In South Africa, attention will be on growth in the week ahead as Stats SA's release of the June manufacturing and mining output data for June. The second quarter continued to be challenging for these two sectors as Eskom intensified its electricity load-shedding schedule. In the manufacturing sector, seasonally adjusted output contracted by 0.4% and 2.0% m/m in May and April, respectively, as energy-intensive sectors such as steel manufacturing came under increased pressure.
While these consecutive declines create a base for some payback in June, analysts see the scope for this as fairly limited and expect output to record growth of only 0.7% m/m (sa), states Barclays.
Performance in the mining sector, which is further challenged by falling commodity prices, has performed even worse so far in Q2 with seasonally adjusted output plunging 4.7% m/m in both April and May.

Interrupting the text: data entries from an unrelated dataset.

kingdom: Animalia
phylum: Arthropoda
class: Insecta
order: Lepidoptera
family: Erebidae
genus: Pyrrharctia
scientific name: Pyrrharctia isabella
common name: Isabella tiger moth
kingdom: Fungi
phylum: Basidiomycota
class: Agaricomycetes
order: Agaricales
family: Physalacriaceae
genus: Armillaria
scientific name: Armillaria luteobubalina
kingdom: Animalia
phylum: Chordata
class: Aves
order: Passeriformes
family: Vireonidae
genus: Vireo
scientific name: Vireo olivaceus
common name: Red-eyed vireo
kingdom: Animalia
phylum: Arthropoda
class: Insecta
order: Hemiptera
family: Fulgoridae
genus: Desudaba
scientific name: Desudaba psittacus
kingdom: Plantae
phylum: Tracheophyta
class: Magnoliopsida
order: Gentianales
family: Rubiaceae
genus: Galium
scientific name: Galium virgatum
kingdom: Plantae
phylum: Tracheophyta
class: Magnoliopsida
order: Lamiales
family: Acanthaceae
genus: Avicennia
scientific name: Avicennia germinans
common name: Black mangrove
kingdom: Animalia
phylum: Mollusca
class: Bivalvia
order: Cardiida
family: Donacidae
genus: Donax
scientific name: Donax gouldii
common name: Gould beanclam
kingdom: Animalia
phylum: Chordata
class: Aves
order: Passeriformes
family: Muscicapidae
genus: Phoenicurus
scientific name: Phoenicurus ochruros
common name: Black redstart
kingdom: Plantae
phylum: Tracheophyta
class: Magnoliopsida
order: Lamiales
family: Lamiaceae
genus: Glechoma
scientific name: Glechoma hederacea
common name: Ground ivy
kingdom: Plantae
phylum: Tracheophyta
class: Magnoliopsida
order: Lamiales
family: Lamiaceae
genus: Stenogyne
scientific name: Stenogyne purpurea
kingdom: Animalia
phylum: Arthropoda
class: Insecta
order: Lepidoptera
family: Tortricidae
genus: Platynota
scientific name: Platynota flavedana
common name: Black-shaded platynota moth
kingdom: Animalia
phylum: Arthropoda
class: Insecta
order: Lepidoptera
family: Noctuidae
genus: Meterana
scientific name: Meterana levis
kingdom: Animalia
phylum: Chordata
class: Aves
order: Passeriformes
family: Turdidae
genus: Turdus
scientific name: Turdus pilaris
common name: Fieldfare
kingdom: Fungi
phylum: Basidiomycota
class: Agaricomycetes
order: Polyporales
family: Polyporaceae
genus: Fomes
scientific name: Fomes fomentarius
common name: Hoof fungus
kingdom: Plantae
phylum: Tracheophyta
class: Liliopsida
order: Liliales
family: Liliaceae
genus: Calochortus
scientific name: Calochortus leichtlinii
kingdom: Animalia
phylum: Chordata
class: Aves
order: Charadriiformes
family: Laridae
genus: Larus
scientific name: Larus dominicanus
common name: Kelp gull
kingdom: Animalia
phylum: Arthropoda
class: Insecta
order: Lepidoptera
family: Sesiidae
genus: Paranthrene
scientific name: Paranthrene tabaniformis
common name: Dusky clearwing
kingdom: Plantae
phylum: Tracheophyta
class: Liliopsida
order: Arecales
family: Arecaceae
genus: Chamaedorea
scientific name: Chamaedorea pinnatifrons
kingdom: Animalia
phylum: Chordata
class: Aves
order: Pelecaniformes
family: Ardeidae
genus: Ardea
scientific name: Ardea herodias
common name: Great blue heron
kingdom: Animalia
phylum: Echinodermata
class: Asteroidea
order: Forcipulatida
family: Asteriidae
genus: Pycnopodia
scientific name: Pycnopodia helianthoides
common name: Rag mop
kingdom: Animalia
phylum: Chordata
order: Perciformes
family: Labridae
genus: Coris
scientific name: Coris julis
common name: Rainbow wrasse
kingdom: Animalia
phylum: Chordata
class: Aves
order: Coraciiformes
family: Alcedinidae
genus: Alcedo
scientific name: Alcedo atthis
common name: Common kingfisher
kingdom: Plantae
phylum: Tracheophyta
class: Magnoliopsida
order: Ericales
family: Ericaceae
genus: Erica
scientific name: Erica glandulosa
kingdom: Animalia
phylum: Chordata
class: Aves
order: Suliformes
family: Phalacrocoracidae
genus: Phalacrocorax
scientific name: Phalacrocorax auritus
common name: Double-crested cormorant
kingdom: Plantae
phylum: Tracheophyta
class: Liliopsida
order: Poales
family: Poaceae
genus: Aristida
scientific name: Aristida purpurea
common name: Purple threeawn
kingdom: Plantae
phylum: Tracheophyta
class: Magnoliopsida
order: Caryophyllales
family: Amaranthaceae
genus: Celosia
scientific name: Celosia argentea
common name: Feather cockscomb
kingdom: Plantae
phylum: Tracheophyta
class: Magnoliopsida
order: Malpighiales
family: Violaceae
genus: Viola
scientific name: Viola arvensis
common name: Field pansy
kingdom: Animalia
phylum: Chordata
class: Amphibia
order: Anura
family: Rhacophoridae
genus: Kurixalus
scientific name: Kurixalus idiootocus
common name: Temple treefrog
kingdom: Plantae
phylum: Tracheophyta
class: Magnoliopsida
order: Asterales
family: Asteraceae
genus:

According to Barclays, while forecasting mining output is inherently difficult due to high volatility, and the low base created in April and May is likely to support some correction in June and forecast growth of 1.9% m/m (sa).
The bank estimates, "Based on our projections of June output in mining and manufacturing, overall quarterly growth in both sectors should be negative, which would point to a negative contribution to Q2 GDP growth. Whereas, Q2 GDP is expected to post 1.5% q/q saar growth due to the better performance of the service sector."